The application of the proposed engine allows:
quantitatively reduce the wear of the rubbing parts of the internal combustion engine;
reduce the vulnerability of ICE at low ambient temperatures without impairing engine performance.

 Reducing the wear of the friction parts of the internal combustion engine is achieved by lubricating them with hot oil with the engine off.

 Reducing the vulnerability of ICE at low ambient temperatures is achieved by lubricating the kinematic pairs with hot oil before starting it and, as a result, reducing the resistance of the gas distribution mechanism and crank mechanism to the action of a starter or other starting ICE device. However, other technical and operational characteristics do not deteriorate.

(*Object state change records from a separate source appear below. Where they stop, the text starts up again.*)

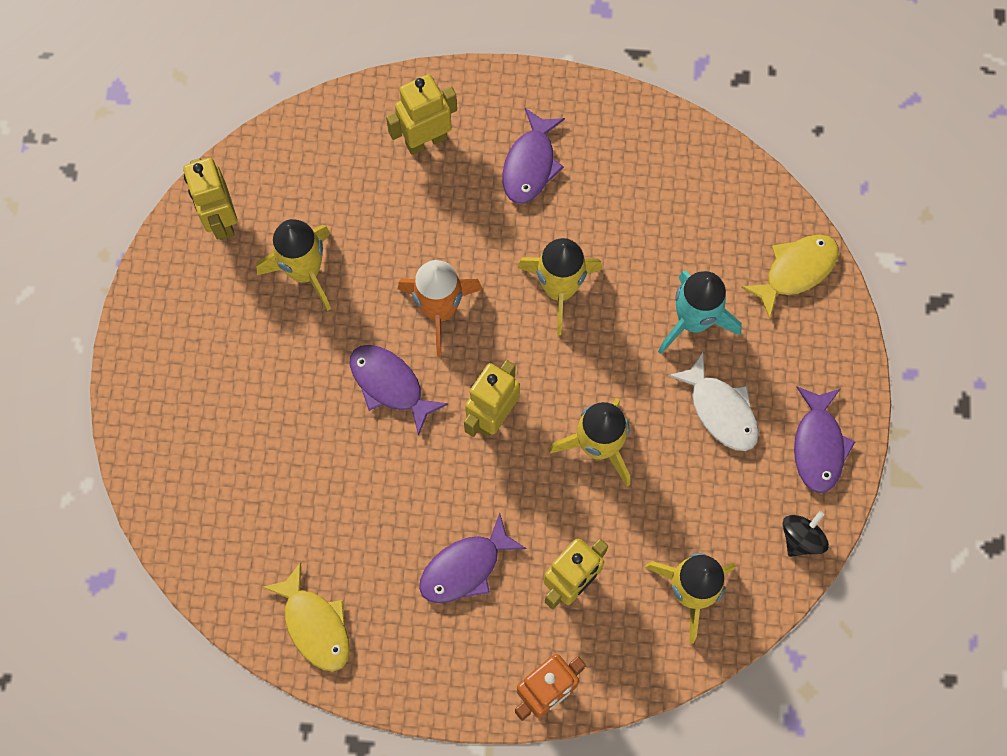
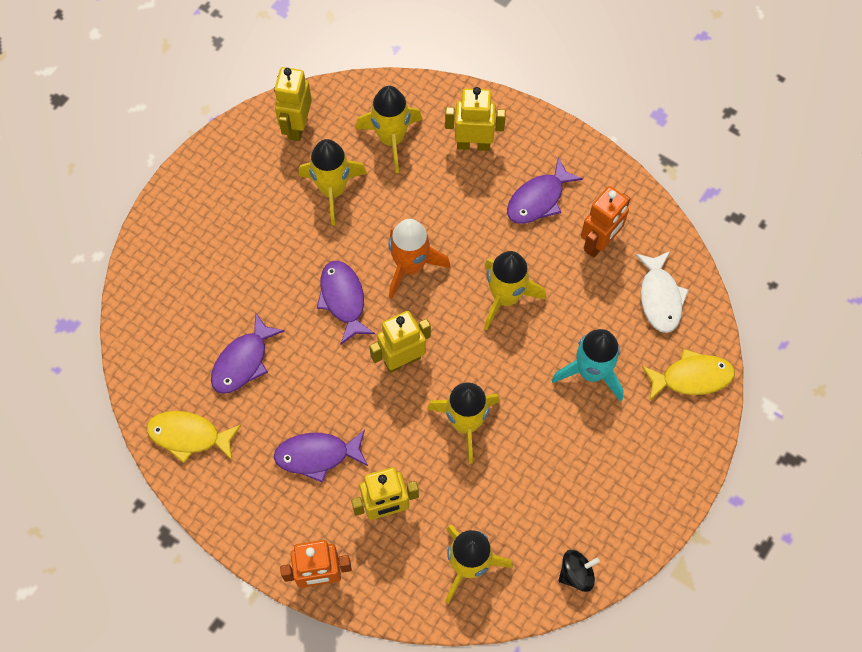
camera: 30 degrees right, 5 degrees down
yellow fish [262,562,350,671] -> yellow fish turned 105 degrees clockwise [147,411,241,463]
white fish [668,352,759,451] -> white fish moved to [635,251,689,333]
purple fish [794,387,855,493] -> purple fish moved to [211,312,285,394]
none -> yellow rocket [356,86,422,173]
none -> orange robot [581,186,631,257]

 Other benefits include: reducing exhaust toxicity when starting an engine; lack of additional energy sources; reduction of the internal combustion engine warm-up time; ease of use and minor modifications to the internal combustion engine.

 Thus, the application of the proposed internal combustion engine can reduce the wear of rubbing parts and reduce the vulnerability of the engine at low ambient temperatures.

Claims (1)

 An internal combustion engine, consisting of a gas distribution mechanism, a crank mechanism, cooling, power, ignition systems, as well as a lubrication system including an oil pump, a crankcase with oil, an oil line, an oil filter with a check valve, an oil meter rod, and oil supply channels oil to rubbing parts, an oil pressure monitoring sensor and a cylinder, which through a locking device is connected hydraulically from the bottom side by one channel to the oil line, characterized in that the cylinder is filled it is in the form of a Dewar vessel with sealed capsules inside it containing a heat-accumulating composition that changes its state of aggregation in the range of operating temperatures of the oil of the lubrication system, while the cylinder is connected to the crankcase by a second channel.